The South Carolina Supreme Court, applying South Carolina law, has held that a legal malpractice claim may not be assigned between two adversaries in litigation where the alleged malpractice arises out of the same litigation. Skipper v. ACE Prop. & Cas. Ins. Co., 2015 WL 4269817 (S.C. July 15, 2015).

An individual was in a car accident with the driver of a truck owned by an insured logging company. The insurer retained counsel for the insured company and its driver in an underlying personal injury action against the driver and the company. Without informing the insurer, the underlying plaintiff and the insured company and its driver entered into a settlement and consent judgment whereby the insureds admitted liability, agreed to pursue a legal malpractice claim against the attorneys retained for the insureds by the insurer, and assigned a large interest in the legal malpractice claim to the underlying plaintiff.

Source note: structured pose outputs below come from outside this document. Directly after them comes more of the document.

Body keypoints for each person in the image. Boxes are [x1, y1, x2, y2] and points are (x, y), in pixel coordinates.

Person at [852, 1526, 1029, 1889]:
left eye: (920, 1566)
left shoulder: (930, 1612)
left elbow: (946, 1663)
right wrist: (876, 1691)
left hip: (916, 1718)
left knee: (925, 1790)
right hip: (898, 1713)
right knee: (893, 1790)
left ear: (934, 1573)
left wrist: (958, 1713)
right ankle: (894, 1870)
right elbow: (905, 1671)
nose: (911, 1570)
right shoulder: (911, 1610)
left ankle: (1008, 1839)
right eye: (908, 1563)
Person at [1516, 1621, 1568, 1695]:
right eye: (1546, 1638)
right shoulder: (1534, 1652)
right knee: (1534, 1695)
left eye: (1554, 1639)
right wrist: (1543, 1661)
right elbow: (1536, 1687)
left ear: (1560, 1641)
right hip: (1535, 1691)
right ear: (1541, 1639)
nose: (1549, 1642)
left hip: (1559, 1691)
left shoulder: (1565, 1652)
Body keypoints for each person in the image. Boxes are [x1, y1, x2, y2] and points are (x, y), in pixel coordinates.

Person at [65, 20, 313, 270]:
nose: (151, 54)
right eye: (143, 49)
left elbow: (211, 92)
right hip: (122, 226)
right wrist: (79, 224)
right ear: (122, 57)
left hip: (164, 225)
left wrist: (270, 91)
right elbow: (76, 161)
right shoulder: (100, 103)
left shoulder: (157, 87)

In answering a certified question addressing this matter, the South Carolina Supreme Court adopted the “majority rule in other jurisdictions . . . to prohibit the assignment of legal malpractice claims between adversaries in the litigation in which the alleged malpractice arose.” In so doing, the court stressed the “potential for collusion and inflated consent judgments” if the assignment of such malpractice actions was permitted. The court also stated that “permitting the assignment of legal malpractice claims between adversaries threatens the integrity of the attorney-client relationship” by creating a conflict of interest between the defense attorney and his client. The court further explained that permitting such an assignment of a legal malpractice claim “would lead to disreputable role reversals in which the plaintiff-assignee would be required to take a position ‘diametrically opposed’ to its position in the underlying litigation” by forcing the plaintiff-assignee to argue that the underlying defendant would have won his case but for the actions of the defense attorneys in order to be successful in the legal malpractice action.

For these reasons, the court held that, “in South Carolina, the assignment of a legal malpractice claim between adversaries in litigation in which the alleged malpractice arose is prohibited.”